Joseph Douek, an investment manager who is also a member of the City Planning Commission in New York, hopes to raise $75 million for a new fund that will invest in housing developments in Brooklyn. Mr. Douek said he did not believe his roles as a fund manager and a planning commissioner member presented a conflict of interest. He said a conflict would arise only if a development project needed approval from the planning commission, something he did not expect he would need.
Potential investors are looking beyond the coasts. McNally Capital, a Chicago investment firm backed by some heirs of the Rand McNally map company, is considering financing housing developments in the South and Midwest.

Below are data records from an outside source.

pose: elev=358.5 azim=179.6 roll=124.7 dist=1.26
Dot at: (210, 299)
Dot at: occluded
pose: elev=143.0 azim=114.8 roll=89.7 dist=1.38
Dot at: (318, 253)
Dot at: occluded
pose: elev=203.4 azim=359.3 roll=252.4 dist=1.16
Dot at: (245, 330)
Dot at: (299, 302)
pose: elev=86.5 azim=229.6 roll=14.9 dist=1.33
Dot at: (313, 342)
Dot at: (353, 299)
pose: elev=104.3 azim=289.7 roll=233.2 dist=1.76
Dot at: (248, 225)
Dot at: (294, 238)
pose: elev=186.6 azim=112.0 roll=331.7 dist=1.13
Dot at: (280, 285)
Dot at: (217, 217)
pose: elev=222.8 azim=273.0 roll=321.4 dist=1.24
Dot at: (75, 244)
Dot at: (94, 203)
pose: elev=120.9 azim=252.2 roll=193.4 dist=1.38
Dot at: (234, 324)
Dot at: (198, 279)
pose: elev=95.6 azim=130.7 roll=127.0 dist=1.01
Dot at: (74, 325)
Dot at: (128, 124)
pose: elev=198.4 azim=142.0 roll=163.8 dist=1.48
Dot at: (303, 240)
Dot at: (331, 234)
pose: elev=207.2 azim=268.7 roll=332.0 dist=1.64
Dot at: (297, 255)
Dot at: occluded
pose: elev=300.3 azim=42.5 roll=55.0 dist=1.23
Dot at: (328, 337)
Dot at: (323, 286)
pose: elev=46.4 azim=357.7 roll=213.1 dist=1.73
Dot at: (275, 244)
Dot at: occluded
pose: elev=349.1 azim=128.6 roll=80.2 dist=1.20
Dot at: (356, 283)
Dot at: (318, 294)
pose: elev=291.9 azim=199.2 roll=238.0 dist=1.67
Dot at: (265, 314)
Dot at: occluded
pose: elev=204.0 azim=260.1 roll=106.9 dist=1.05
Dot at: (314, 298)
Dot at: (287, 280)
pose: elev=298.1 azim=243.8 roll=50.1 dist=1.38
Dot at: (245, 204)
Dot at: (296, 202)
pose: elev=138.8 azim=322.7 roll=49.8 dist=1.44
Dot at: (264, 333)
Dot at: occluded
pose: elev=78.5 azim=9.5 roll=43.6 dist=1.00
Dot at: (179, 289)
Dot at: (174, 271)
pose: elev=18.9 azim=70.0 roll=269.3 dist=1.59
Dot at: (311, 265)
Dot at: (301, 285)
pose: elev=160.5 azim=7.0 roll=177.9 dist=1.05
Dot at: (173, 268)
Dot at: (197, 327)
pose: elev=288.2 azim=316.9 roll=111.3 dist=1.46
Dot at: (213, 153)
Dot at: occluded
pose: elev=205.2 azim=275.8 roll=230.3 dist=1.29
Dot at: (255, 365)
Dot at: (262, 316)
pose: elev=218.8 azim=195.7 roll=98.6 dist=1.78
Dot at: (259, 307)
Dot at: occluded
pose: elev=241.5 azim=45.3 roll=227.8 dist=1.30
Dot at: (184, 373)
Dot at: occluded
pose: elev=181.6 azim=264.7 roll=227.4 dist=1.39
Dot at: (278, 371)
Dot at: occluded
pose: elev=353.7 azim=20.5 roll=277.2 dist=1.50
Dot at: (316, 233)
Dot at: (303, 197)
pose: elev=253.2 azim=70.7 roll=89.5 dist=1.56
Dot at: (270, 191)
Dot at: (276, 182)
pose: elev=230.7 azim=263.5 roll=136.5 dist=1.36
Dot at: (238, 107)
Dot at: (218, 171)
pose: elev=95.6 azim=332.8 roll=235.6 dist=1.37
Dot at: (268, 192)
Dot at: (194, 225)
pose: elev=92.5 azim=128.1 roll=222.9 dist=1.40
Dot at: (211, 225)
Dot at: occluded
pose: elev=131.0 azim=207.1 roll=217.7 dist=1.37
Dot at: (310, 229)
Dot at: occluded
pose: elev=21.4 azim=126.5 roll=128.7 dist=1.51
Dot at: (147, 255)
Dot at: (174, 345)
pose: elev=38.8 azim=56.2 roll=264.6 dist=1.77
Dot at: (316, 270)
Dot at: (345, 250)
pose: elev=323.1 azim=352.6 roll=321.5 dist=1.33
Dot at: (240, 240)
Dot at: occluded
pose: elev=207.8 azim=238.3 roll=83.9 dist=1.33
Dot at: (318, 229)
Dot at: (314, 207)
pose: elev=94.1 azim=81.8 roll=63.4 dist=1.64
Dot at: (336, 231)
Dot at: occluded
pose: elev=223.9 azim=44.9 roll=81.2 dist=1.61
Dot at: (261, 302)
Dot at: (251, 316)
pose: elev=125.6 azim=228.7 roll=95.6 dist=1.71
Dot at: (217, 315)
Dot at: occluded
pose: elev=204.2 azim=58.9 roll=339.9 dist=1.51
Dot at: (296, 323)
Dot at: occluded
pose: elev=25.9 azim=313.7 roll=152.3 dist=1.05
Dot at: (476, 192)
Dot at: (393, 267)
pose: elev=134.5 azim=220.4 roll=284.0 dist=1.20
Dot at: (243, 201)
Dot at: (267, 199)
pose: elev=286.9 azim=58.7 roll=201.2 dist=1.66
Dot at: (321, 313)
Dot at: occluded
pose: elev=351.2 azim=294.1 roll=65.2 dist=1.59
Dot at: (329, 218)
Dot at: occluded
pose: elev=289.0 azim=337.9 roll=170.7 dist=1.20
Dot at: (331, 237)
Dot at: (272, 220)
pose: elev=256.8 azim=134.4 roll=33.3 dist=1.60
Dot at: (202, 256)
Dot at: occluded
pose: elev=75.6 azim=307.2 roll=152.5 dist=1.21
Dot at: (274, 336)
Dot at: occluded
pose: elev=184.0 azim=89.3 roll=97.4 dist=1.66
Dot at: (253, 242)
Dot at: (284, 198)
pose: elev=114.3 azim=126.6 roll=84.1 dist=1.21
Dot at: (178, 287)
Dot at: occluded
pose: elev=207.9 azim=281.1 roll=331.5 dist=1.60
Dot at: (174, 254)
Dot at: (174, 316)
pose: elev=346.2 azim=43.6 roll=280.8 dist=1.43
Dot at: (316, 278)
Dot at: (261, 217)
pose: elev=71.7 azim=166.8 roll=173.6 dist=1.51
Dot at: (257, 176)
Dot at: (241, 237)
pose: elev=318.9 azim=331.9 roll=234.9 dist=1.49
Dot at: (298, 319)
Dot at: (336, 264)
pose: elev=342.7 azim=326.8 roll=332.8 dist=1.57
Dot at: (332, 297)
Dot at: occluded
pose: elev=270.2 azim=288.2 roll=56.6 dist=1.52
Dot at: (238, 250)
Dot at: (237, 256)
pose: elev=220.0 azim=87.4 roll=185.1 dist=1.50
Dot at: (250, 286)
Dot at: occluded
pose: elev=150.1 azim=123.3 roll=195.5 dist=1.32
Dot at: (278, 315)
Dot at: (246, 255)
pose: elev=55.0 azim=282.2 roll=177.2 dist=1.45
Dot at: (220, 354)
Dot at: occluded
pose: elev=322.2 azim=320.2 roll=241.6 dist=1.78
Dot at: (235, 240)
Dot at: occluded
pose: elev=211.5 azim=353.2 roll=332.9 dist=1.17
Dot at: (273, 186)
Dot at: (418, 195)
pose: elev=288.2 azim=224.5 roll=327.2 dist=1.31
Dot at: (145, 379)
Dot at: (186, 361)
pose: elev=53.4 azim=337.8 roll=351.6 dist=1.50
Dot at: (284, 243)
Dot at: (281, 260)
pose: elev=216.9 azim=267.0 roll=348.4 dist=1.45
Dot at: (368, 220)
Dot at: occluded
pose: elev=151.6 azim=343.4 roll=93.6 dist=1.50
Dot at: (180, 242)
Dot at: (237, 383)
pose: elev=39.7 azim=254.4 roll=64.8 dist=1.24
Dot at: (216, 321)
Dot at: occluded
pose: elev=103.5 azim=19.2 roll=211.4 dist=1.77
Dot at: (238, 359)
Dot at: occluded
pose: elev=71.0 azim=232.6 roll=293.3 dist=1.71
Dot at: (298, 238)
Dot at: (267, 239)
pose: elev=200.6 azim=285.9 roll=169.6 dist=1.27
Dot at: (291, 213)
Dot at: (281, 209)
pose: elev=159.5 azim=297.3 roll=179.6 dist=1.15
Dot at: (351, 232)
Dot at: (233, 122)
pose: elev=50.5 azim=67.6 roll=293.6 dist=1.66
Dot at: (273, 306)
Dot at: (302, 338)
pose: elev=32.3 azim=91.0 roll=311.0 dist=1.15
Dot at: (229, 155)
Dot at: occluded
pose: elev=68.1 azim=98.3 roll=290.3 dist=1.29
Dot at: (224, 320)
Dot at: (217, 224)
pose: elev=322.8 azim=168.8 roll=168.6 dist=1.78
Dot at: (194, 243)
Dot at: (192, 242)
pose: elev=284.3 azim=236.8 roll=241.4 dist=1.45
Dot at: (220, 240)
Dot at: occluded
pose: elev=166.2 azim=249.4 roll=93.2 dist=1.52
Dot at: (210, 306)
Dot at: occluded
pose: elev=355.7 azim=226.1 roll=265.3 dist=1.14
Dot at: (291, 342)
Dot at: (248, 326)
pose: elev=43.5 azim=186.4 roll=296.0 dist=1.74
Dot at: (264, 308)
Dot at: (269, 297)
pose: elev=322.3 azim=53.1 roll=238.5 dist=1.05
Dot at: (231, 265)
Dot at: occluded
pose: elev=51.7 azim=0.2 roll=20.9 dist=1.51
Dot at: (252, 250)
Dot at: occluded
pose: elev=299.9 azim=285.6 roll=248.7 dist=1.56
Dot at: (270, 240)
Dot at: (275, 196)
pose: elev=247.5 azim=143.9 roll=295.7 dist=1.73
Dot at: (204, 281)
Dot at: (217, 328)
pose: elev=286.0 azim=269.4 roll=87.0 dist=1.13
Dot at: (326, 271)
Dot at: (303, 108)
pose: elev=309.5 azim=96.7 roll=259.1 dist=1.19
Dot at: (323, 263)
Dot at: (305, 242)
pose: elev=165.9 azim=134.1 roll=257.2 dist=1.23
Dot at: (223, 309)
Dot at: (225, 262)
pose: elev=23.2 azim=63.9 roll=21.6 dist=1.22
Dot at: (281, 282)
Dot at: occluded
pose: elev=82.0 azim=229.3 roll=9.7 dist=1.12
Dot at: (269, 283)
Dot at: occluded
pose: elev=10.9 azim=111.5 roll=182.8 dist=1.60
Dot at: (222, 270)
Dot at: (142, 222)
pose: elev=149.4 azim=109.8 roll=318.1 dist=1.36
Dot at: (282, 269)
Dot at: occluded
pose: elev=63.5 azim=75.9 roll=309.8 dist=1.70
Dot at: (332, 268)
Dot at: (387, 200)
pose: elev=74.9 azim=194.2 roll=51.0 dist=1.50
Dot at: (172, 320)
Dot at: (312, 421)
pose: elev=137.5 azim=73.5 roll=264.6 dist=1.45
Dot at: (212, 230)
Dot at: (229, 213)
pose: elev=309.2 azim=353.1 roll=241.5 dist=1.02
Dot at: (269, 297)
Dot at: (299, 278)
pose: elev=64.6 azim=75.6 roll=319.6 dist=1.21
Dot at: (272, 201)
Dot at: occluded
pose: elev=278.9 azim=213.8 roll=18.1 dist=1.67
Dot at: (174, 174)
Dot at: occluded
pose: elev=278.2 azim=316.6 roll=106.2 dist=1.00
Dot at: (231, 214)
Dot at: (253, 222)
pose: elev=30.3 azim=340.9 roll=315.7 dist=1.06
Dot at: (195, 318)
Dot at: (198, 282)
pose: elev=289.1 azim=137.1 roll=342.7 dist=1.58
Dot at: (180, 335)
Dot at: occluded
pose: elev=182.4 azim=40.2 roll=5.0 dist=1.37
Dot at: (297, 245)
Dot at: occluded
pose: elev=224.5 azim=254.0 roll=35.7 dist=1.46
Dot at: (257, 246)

One investor who has seized on the opportunity-zone-fund provision is Mr. Scaramucci, well known on Wall Street as a self-promoter who holds a glitzy annual hedge fund conference in Las Vegas. SkyBridge Capital, his investment firm, is aggressively pitching what it has billed as a $3 billion portfolio that will invest across the country.
The fund, organized as a real estate investment trust, has gotten off to a rocky start. Just weeks after it was formally started in late December, it lost one of its partners, EJF Capital. Mr. Scaramucci then brought in Westport Capital Advisors, a real estate investing firm, to manage the fund. Despite the turmoil, dozens of potential investors attended a forum this month at the Manhattan offices of the law firm K&L Gates to hear Mr. Scaramucci iscuss the benefits of opportunity zones.
An initial marketing document for Mr. Scaramucci’s fund advertises the prospect of “meaningful social benefits” from investing in opportunity zones, including job creation and reduced poverty. It also details how a hypothetical investor could earn a return over 10 years that is triple what she would get from a similar fund that did not offer the new tax advantage.
Brett Messing, SkyBridge’s president, said the projected return was “just math” that was not unique to the SkyBridge fund. He said the key to achieving number was finding the right projects to invest in.
“You’ve got to make money,” said Mr. Messing. “You have to generate gains and you have to preserve the tax benefits.”